» INFORMATION SUPPLIED
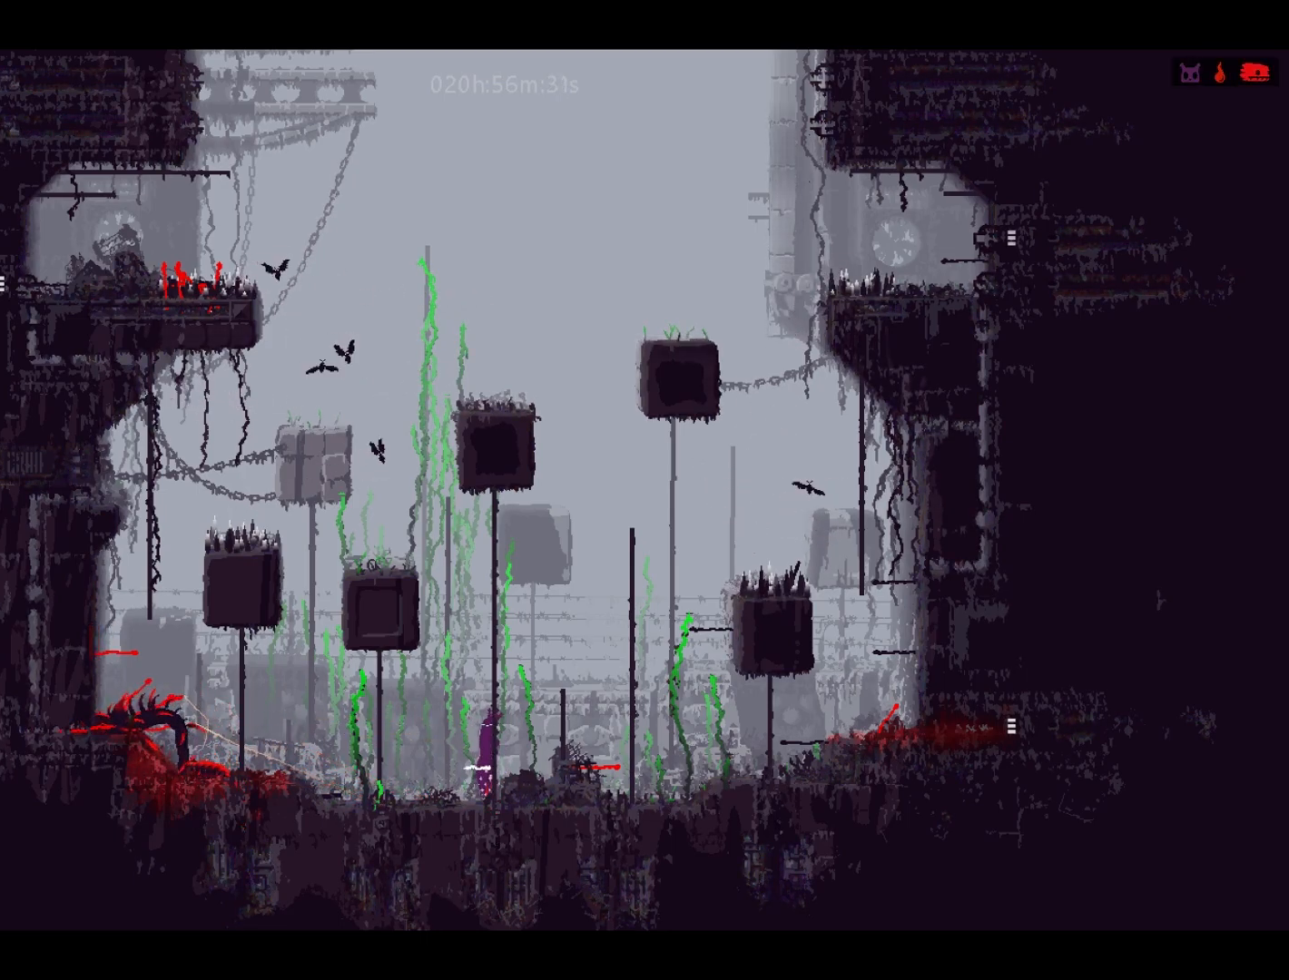
{"keys": ["up"], "events": [[333, "grab", "up"], [333, "up", "down"]]}
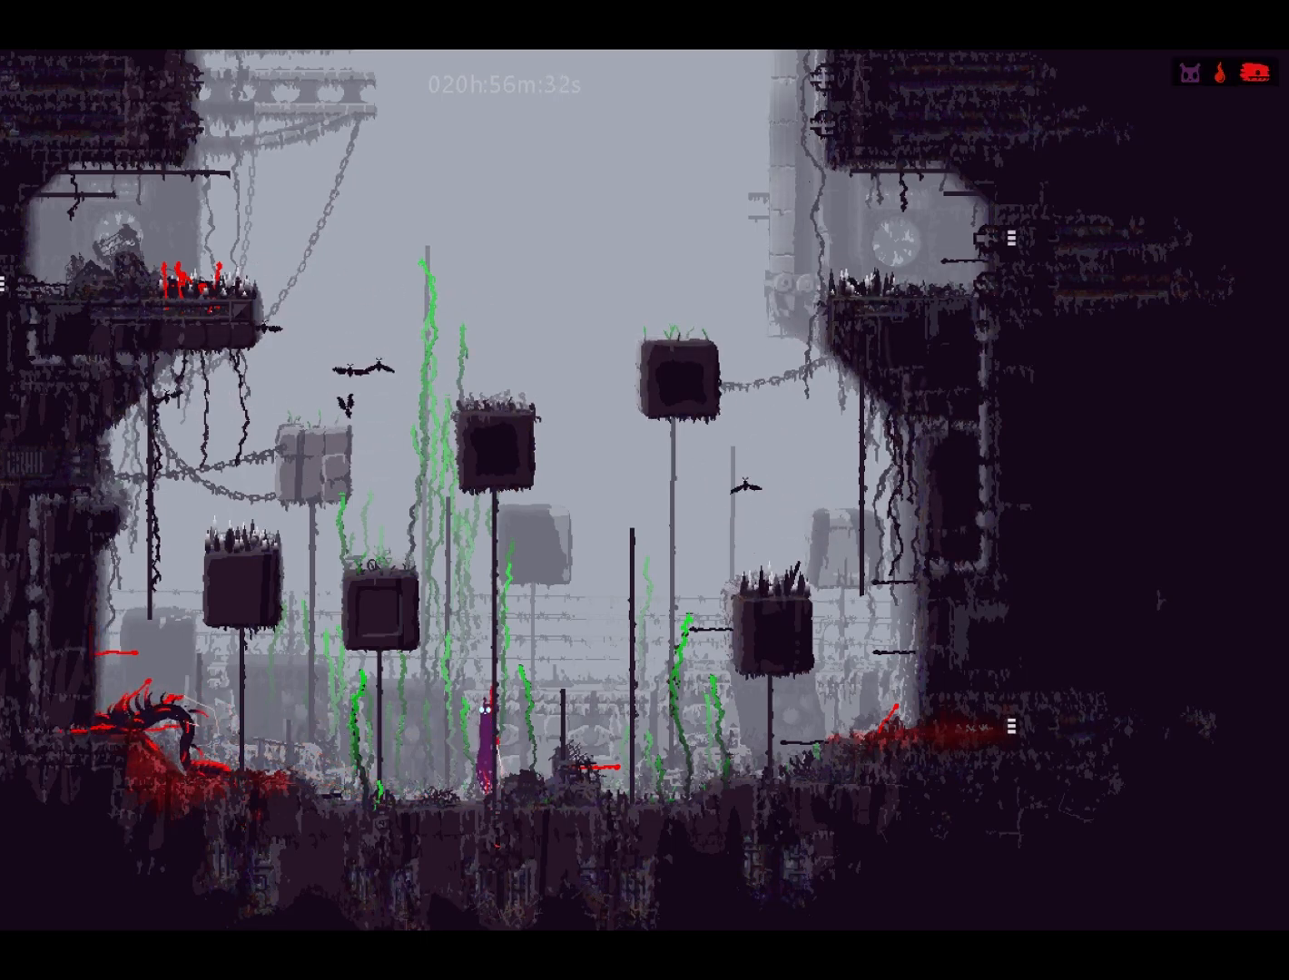
{"keys": [], "events": [[217, "up", "up"]]}
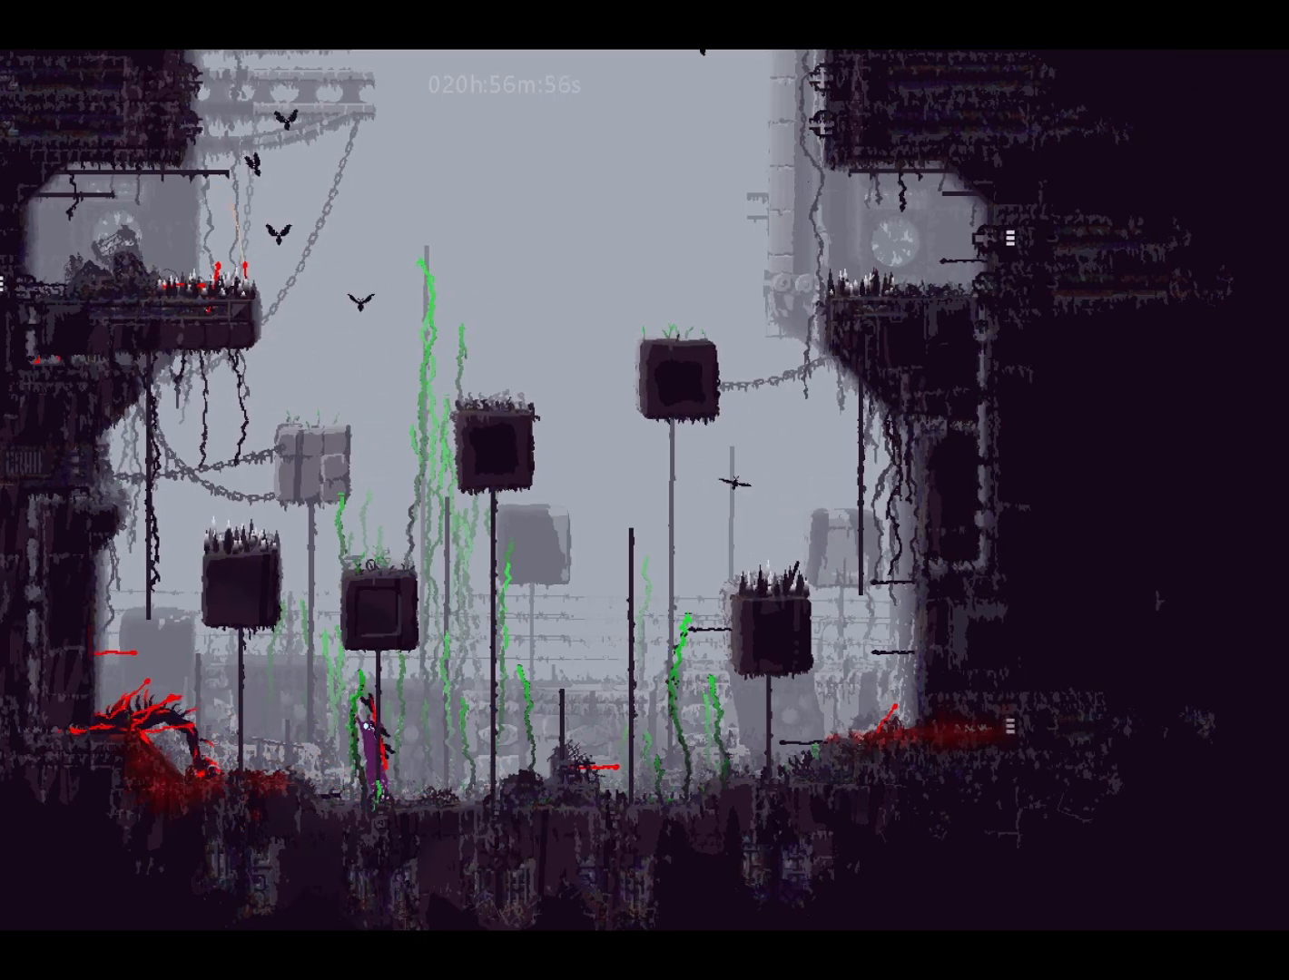
{"keys": ["left"], "events": [[117, "throw", "down"], [200, "throw", "up"], [433, "left", "down"]]}
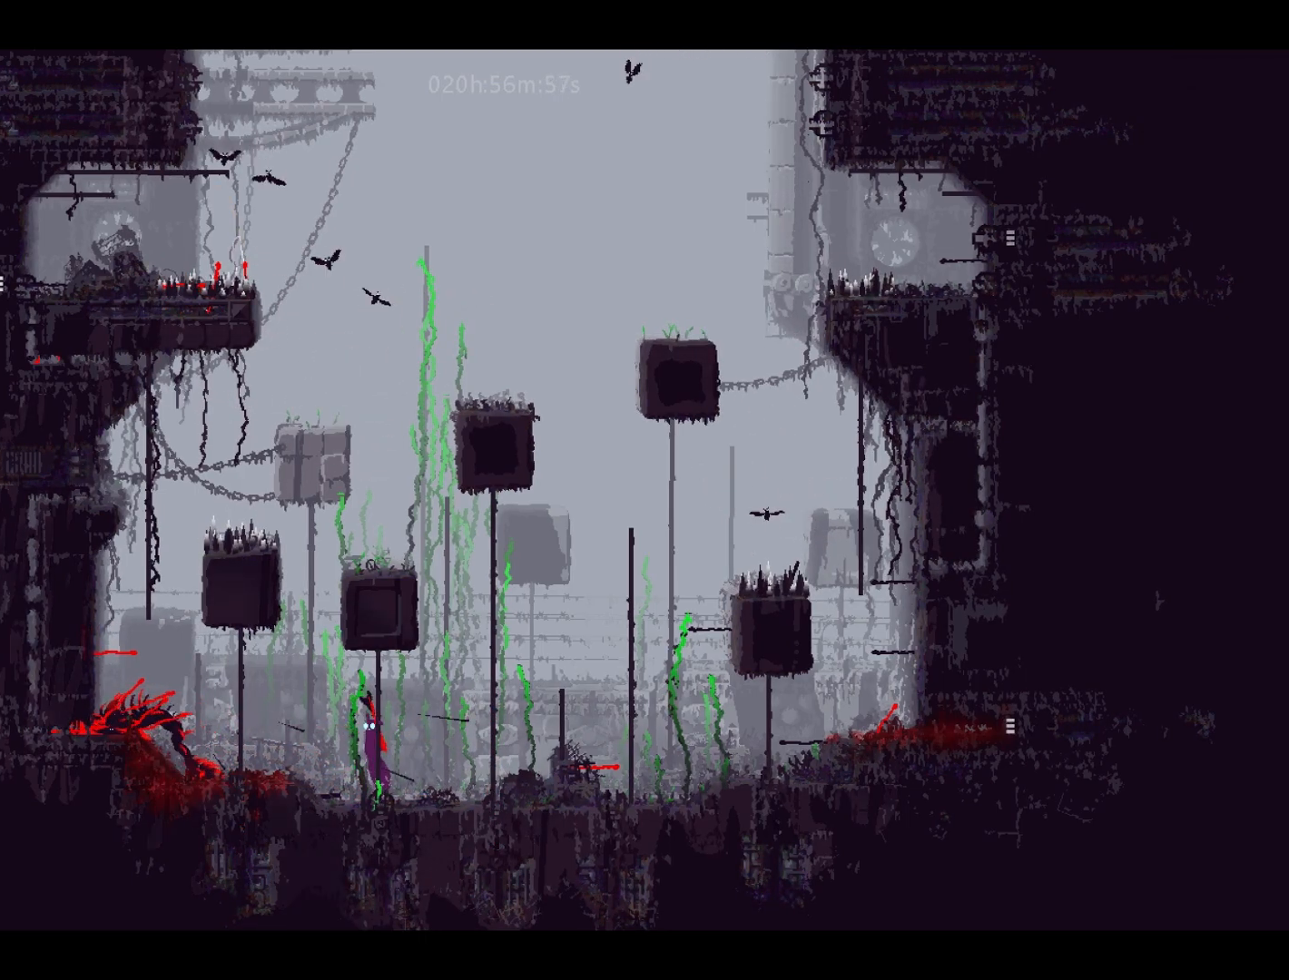
{"keys": ["left"], "events": [[67, "jump", "down"], [200, "jump", "up"]]}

» WHAT YOU ARE ASKED TO DO
The expected answer is every line above in which the word "left" appears.

» TASK ANSWER
{"keys": ["left"], "events": [[117, "throw", "down"], [200, "throw", "up"], [433, "left", "down"]]}
{"keys": ["left"], "events": [[67, "jump", "down"], [200, "jump", "up"]]}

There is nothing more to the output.